‘Faking It’ season 2, episode 15 review: The confession club

Faking ItClearly, there are some people within the “Faking It” writers room who adore “The Breakfast Club.” In so many ways, Monday’s new episode of the MTV show was as clear of an homage to the classic movie as anything that we’ve seen, from the detention setting to even some of the music at the end.

What also made this a particularly smart episode is the way in which most of the setup for detention proved successful. For example, there were several logical reasons why these characters would be in detention: Liam took a conference call during class, Amy ditched class to spend time with her father (who was in town), while Karma fell asleep from exhaustion after trying to earn some extra money doing catering. Most of it made sense.

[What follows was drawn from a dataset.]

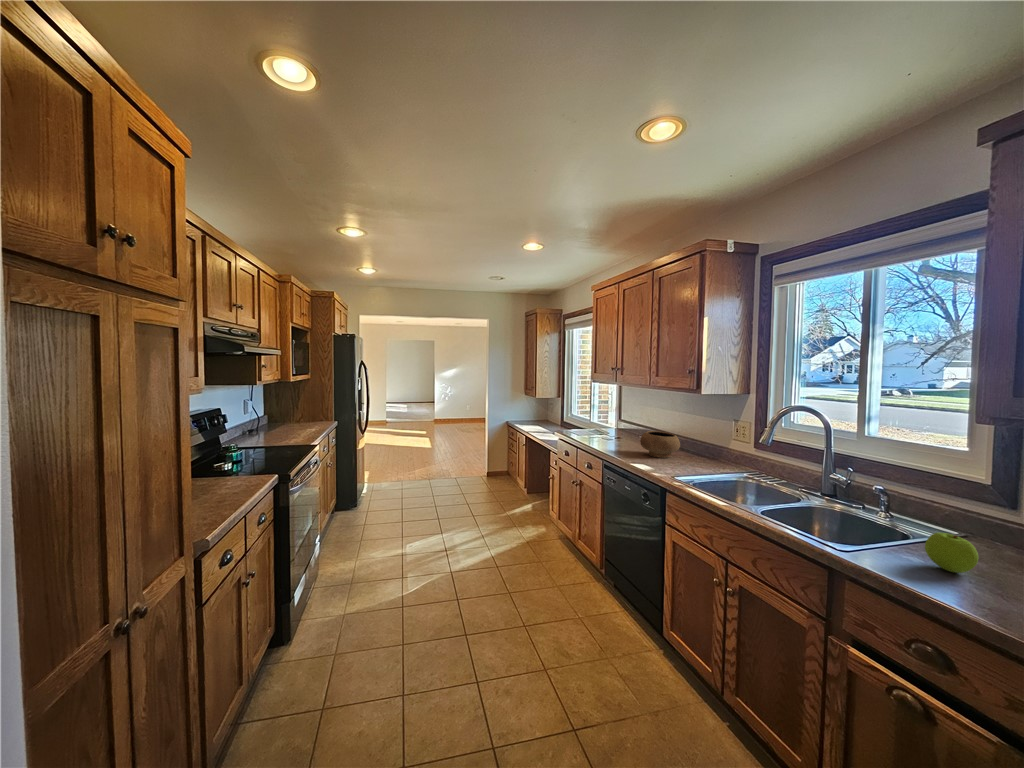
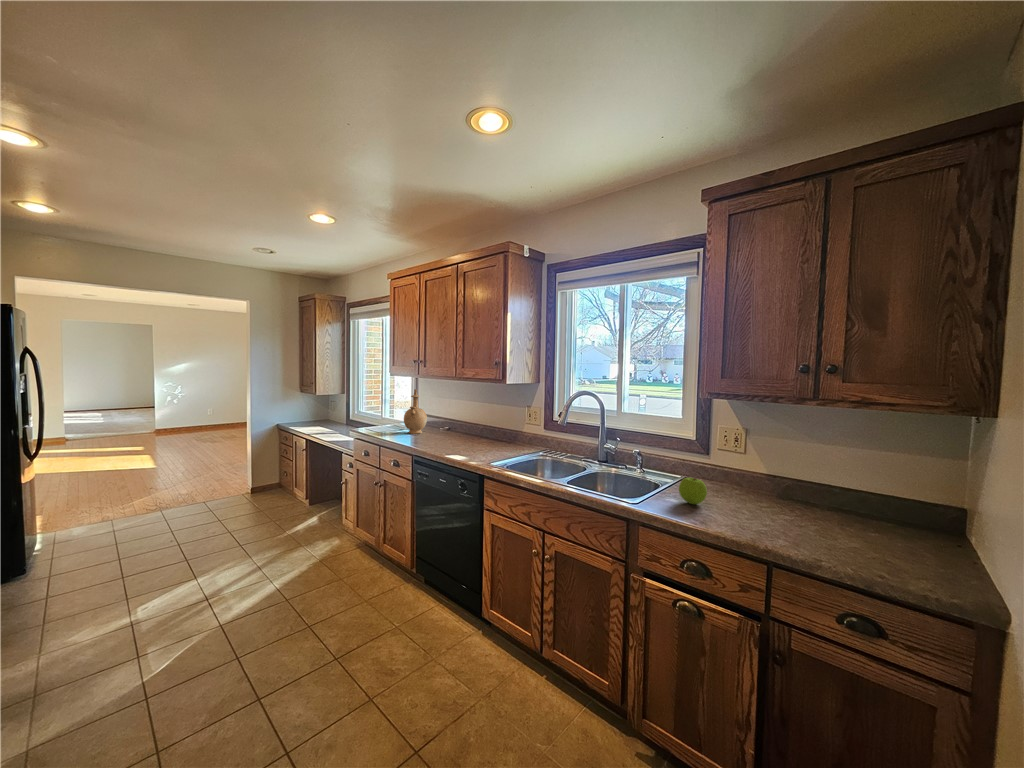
vase: none [602,396,624,439] -> present [404,389,427,434]
bowl: present [640,431,680,458] -> none [449,422,485,447]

Also, we learned a variety of things in the process thanks to all of the confessions that came out of confining most of the primary cast into one place, and hopefully this inspires them to be a little more honest for a change. For one, everyone now knows that Lauren is with Theo, just as everyone knows that Liam’s father tried to pay off Karma with $250,000 so that she would not spend any time with him. Clearly, he didn’t want any distractions from the business matter at hand. Meanwhile, Amy revealed the truth about spending time with her dad, and Shane finally made it clear that he was heartbroken over outing Duke … so much so that the “escape mission” of the episode was him rushing to find him before he left for a training session.

Unfortunately for Shane, Duke may be gone for good. Did we get the sense that he forgave him? Not entirely. He accepted Shane’s apology, but is not ready to have him back in his life. Maybe he will turn up again down the road, but at the moment, we get the feeling that he is out of the picture.

Whether it be learning that Felix’s dad is the most hated man in school or seeing Liam decide to completely torch his job with Squirkle into the ground, this was probably the best “Faking It” season 2 episode since the second half started. Having that sort of teen angst and story development is important, but so is playing to a larger crowd and having humor. This is an episode that executed everything. Grade: B+.